The Portland Police Bureau (PPB) has a high threshold for what constitutes a threat when it comes to statements made by one of its own.

So when one sergeant policing a protest on a public sidewalk last November approached an activist who was legally filming cops and said, incorrectly, that the man “could be arrested,” the PPB determined the sergeant didn’t actually “threaten” to arrest him.

“'Could be arrested’ is not sufficient enough to cross the line into an actual threat,” Traffic Division Captain Mike Crebs told a civilian oversight board last week, explaining his decision to clear the sergeant of an allegation, filed by activist Ben Kerensa, that the cop had made an improper threat. “I felt there had to be some kind of declaration that, 'You’re going to be arrested if you don’t stop filming.’ That never occurred.”

The Citizen Review Committee (CRC)—the civilian board which, among other duties, hears appeals from people who are unhappy with the results of their complaints against cops—unanimously disagreed with Crebs’ viewpoint.

“This is like an old-school mafia tactic,” CRC member Daniel Schwartz said.

The scenario sets up what could be Police Chief Danielle Outlaw’s first decision to side either with the civilian board, which believes a cop violated policy, or with her own command staff. The CRC previously challenged a finding during Outlaw’s tenure, which began in early October, but the new chief sent the case back for more investigation before making a decision, says CRC Chair Kristin Malone.

After the CRC challenges the bureau’s clearance of an officer, the police chief typically makes a final call. The chief can side with CRC and punish the cop, or head to a future CRC meeting to try to convince the board to see it her way. If the CRC and chief still disagree, the case is settled by the Portland City Council—a rare occurrence. Earlier this year, the council heard the first CRC-involved case in more than 12 years. 

The recent CRC saga is another example of the PPB’s troubles with citizens who film cops in public, a legal activity under state and federal law.

The incident took place on November 30, 2016, as Kerensa and others were protesting the Dakota Access Pipeline (DAPL) near the Phillips 66 terminal in industrial Northwest Portland. A month before, the PPB had adopted a new policy and training procedures regarding citizens’ right to film police—a response to an ACLU of Oregon lawsuit on behalf of a woman whose phone was illegally seized while she was recording officers (edit: we wrongly reported she was arrested--we regret the error) . The DAPL protest came just weeks after raucous anti-Trump protests that put cops and activists at odds with each other. 
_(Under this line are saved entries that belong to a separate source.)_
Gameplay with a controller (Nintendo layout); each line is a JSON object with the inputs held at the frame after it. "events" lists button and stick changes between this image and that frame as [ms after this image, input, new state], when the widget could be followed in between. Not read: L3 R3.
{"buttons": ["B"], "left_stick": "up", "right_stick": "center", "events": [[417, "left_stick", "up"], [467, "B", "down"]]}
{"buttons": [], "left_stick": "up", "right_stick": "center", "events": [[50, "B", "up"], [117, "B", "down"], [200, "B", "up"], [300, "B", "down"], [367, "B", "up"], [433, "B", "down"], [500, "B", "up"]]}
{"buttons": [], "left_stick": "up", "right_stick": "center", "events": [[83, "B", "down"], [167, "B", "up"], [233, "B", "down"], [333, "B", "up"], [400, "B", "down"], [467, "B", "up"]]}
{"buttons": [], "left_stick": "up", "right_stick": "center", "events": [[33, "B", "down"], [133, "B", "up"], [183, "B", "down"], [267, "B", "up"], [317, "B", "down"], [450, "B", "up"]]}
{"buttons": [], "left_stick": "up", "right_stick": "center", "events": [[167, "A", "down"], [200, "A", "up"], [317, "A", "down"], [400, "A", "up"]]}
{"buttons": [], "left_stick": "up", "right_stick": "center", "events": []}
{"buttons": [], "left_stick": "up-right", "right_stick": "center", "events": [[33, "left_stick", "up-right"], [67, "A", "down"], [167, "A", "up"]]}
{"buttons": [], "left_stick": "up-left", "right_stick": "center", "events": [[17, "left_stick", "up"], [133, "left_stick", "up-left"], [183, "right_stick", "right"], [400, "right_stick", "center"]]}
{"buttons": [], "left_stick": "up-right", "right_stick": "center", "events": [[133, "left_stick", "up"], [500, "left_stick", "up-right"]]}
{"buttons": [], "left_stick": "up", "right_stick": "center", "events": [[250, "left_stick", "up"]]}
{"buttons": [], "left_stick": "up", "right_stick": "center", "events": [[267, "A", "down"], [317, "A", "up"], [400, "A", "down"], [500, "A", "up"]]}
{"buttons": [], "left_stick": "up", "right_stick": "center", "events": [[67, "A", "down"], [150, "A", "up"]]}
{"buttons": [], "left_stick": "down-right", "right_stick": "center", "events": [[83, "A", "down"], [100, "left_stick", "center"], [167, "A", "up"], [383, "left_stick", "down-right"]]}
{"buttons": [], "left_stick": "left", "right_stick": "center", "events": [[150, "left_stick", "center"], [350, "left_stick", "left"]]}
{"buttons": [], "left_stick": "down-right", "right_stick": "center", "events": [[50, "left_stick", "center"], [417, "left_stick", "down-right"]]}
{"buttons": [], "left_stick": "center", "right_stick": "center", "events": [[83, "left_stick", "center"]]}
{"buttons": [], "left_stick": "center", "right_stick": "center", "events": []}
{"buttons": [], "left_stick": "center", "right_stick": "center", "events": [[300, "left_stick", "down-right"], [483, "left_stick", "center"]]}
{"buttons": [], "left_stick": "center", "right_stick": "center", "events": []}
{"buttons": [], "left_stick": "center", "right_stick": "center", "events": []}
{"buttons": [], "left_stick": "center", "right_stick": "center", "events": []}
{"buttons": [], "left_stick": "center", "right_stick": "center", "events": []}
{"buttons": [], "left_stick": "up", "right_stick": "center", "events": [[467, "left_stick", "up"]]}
Kerensa filed two complaints from the November 30 action. The first, based on an earlier encounter, was that it was improper for a cop to tell him that he couldn’t film police activity. The bureau agreed with that complaint, but did not concede that a sergeant, in another confrontation, had threatened Kerensa with arrest for wielding his camera.

According to last Wednesday’s CRC meeting, the sergeant told investigators he purposefully lied to Kerensa “about whether he was going to be arrested or not” to try to get him to stop filming. Crebs, the sergeant’s boss, didn’t have a problem with the sergeant lying, noting it’s acceptable for cops to lie to people when undercover or while dealing with a hostage negotiation.

ACLU of Oregon Legal Director Mat dos Santos, who showed up to the Wednesday night meeting, disagreed.

 “That the sergeant also admits that he’s employing his tactic to make [Kerensa] stop filming should further bolster the finding of an improper threat,” dos Santos said to the board. “If the officers are allowed to simply wordsmith their threats to avoid internal accountability, then officers will be permitted to suppress First Amendment rights with impunity.”

During her vote to challenge Crebs’ finding, Malone called the sergeant’s tactics “abhorrent.”

“If you do it in a situation where somebody knows their rights, that’s extremely terrible, but let’s say you do it in a situation with somebody who doesn’t know their rights,” she said. “Maybe it’s not the First Amendment, maybe it’s Fourth Amendment. Maybe it’s an ‘I can come into your apartment’—it’s not something we want to be doing.”

After the CRC voted to challenge Crebs’ decision to clear the sergeant, the traffic division captain disregarded some CRC members’ calls for the bureau to conduct more training regarding not lying to citizens about their constitutional rights. 

“This is the first time I’ve seen an officer lie in a circumstance like this,” he said. “I think this is a one-off.”